### Problem
In the entries that follow, how many lines hold the string "scroll"? Give only that number.
● ● ● ●
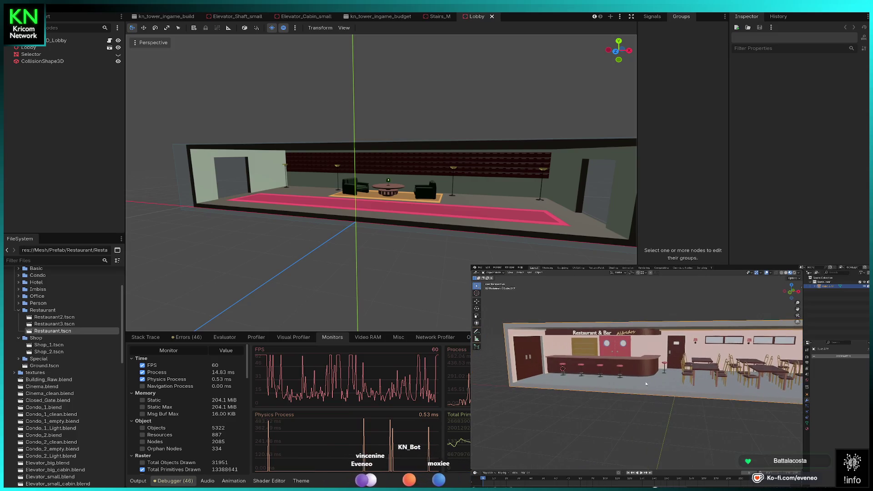
scroll(646, 384, up, 5)
mouse_move(606, 390)
mouse_down()
mouse_move(731, 407)
mouse_move(640, 409)
mouse_up()
key(Tab)
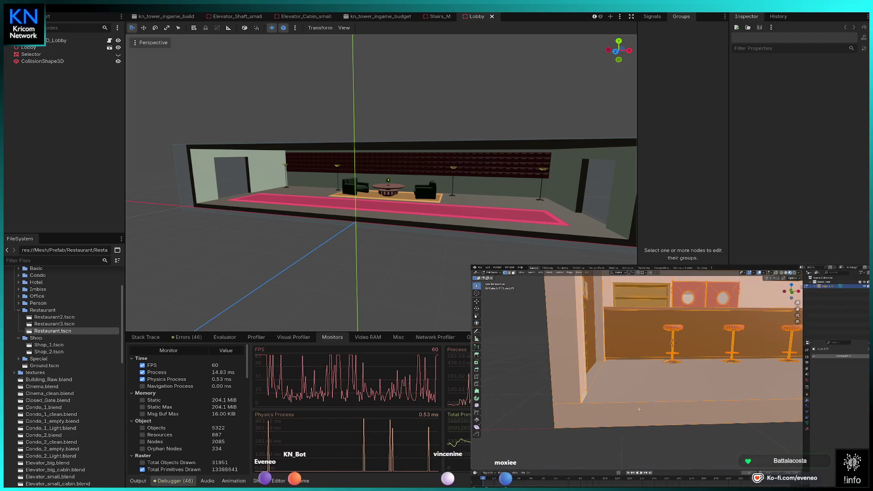
scroll(643, 387, up, 2)
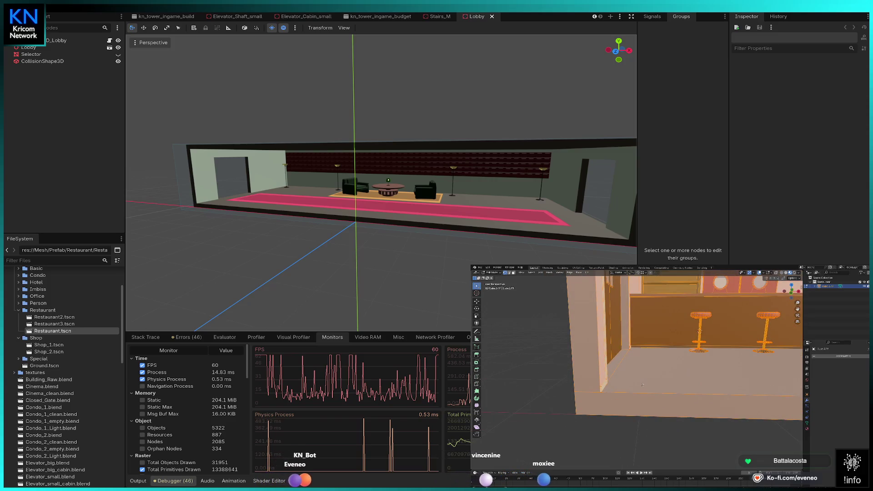
key(m)
click(643, 385)
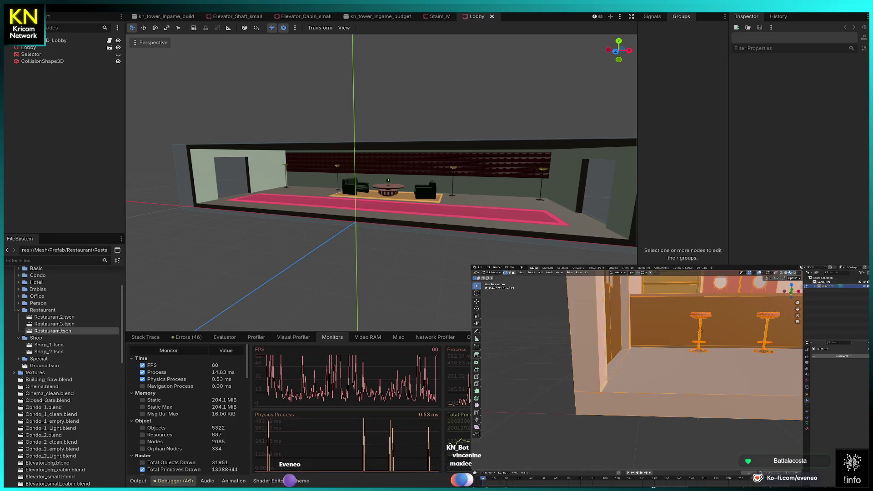
key(Tab)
● ● ● ●
### Result of the exercise
2